→ **Work instruction**: Below are records; copy every line among them that contains the word "size".

→ **Study material**:

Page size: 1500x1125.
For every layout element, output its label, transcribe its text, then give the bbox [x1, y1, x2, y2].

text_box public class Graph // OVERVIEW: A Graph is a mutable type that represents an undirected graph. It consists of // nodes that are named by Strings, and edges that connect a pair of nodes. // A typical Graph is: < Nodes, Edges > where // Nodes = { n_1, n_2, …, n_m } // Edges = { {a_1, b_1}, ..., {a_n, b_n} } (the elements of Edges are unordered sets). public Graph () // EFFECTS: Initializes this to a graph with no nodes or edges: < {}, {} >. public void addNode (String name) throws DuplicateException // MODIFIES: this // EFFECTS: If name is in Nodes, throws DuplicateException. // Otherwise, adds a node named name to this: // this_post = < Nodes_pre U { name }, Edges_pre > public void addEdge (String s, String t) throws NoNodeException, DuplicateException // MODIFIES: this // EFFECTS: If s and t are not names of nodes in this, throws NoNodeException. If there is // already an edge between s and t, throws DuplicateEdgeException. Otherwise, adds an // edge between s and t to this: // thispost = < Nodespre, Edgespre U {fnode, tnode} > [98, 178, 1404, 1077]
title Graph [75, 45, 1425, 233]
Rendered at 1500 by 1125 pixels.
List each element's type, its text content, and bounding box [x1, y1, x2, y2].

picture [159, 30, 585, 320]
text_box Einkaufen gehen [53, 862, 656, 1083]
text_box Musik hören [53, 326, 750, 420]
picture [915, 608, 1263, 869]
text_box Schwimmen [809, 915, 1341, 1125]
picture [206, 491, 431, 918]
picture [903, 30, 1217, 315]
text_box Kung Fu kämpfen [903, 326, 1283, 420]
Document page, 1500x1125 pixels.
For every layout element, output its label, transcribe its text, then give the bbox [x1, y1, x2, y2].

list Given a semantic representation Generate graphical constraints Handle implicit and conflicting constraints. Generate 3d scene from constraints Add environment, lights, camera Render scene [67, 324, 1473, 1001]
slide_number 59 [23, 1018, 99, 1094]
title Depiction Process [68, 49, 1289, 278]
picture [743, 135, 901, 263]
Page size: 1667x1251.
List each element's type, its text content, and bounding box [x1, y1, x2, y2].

→ **Exercise answer**:
Page size: 1500x1125.
Page size: 1667x1251.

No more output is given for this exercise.